On 10/06/16 12:36, John Cohen wrote:
I have a small server Thinkserver ts140 for serving files via sftp to my colleagues, as well as a few other services. I run ubuntu 14.04 from a 500gig drive backed up nightly offsite, and have a separate raid10 array 4x 4TB (WD Reds) for the storage.
They've been running fine for over a year until yesterday, when I received an email saying the array was degraded.
" A DegradedArray event had been detected on md device /dev/md/0. P.S. The /proc/mdstat file currently contains the following: Personalities : [linear] [multipath] [raid0] [raid1] [raid6] [raid5] [raid4] [raid10] md0 : active raid10 sdb1[0] sde1[3] sdc1[4] 7813772288 blocks super 1.2 512K chunks 2 near-copies [4/3] [UU_U] unused devices: <none>"
First thing I did was backup the most important files to an external drive via rsync. (I have run out of space for a full 8TB external drive backup and can't afford to buy any more drives just now) We also keep these more important files offsite)
Good!
mdadm -D /dev/md0 shows that my third drive sdd1 was removed. I checked the smart tools to see if the drive was failing and saw nothing, even after running a self-test. I didn't check for disk errors on the drive itself as I'm not sure how this works in a raid setup. I did try re-adding the disk to the raid and it immediately picked it up and started recovering.
This was the mdadm --examine shows of the raid status *before* I tried re-adding the removed drive: http://pastebin.com/P4Q4YhN7
I can't see anything wrong here, the only difference I saw was in the sdd section showing Array State AAAA instead of AA.A as the others were (. = missing)
This morning I woke up to another email with the same message, and the disk sdd1 was removed again. I am adding the drive again to see what happens, but suspect the same results.

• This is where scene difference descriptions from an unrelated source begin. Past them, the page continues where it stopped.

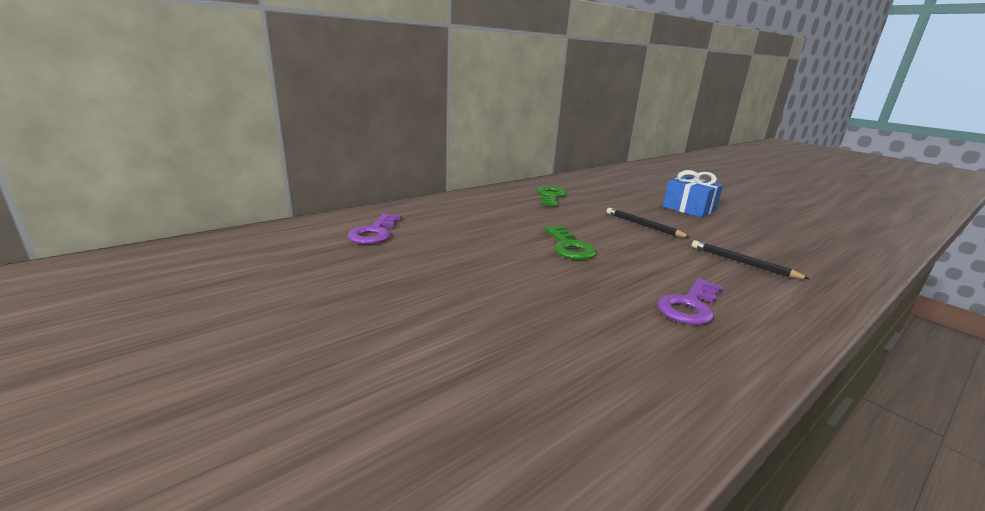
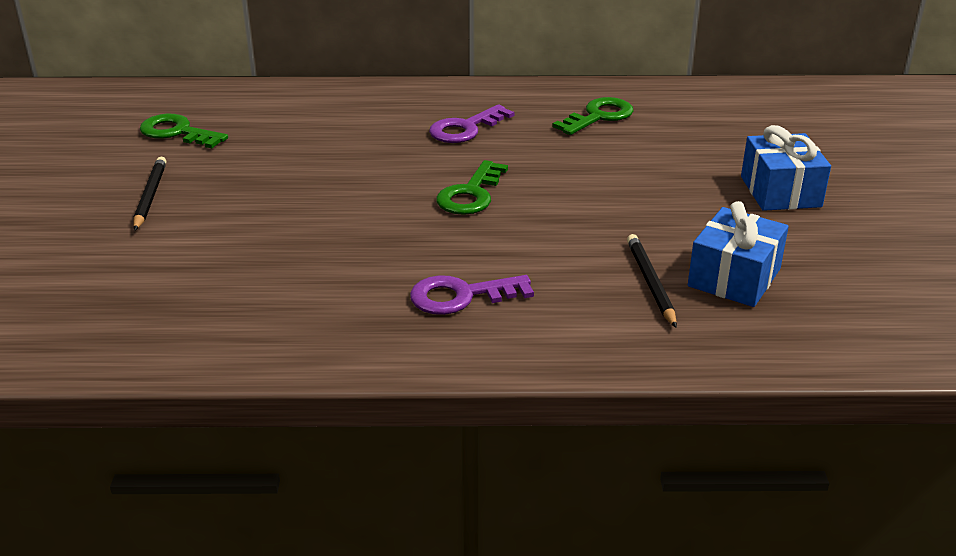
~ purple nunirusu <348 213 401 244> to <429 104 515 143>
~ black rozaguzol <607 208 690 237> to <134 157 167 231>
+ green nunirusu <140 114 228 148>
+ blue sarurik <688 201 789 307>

Here's the mdadm --detail now: http://pastebin.com/CkBm6SbH
dmesg since a recent reboot, with a lot of the repeats taken out: http://pastebin.com/jzWnYizV
- Should I run any more tests on the drive itself? Any specific
suggestions? Do you think it could be a hardware fault unrelated to the actual drive? I'm nervous of starting to swap things around to test this.
If/when the drive unmounts with an error, run fsck on it. was it drive sdd1? if so sudo fskc /dev/sdd1
and see it it passes or fails. If it was me, I might be tempted to reformat that particular drive. I'd probably use a disk tool to do that so that I could do a "slow" format; one that writes to every sector, "zero"ing them. This does mean that each sector is written to. This means that any bad sectors may be detected and marked as bad. Actually, I'd be very tempted to run a disk test on that disk. I'm sure there are many disk tests available. I think there's some on the system rescue disk live cd.
- The drives are in warranty so I have contacted WD to ask for a
replacement, although if the SMART tests don't show anything I don't know if they'll replace the drive
Unless or until you can show some errors on them (other than it being unmounted from the raid array), I don't know if you'll have any joy.
- Should I tell my colleagues we're going to have to switch the
machine off until the new drive arrives? (I am paranoid of a second drive failing before I get a new one)
It depends on how valuable the data is. If it's vital data, then yes, wait until you can get a new disk. If it's that vital, perhaps you need to add another disk to the raid array (5 tot) so that it is a bit more robust?
Any advice as to what I could do to test the drive/setup is appreciated. Please be aware I'm no linux guru, my field is in something completely different and I just happen to love learning about linux and have found it very useful to complement my office setup and work.
http://www.ultimatebootcd.com/ https://www.system-rescue-cd.org/SystemRescueCd_Homepage
Sorry I can't give you a blow-by-blow as ultimate boot cd for example has many hard disk tools, some Western Digital specific ones. I've never run them.
How to run safely? Disconnect the good drives, leaving only the bad one connected. Be 100% certain it's the bad one, and only the bad one connected. Boot from the live cd/dvd, follow the menu options.
Actually, I'd suggest downloading ultimate boot cd and burning it to a disk, then try the WD utilities on the bad disk. Be aware that these may be destructive tests - i.e. they may delete the data on the drive. Once that's happend, you'd have to recreate and re-add the drive to the array if it passes.
If in doubt, don't do it!
Good luck.
Steve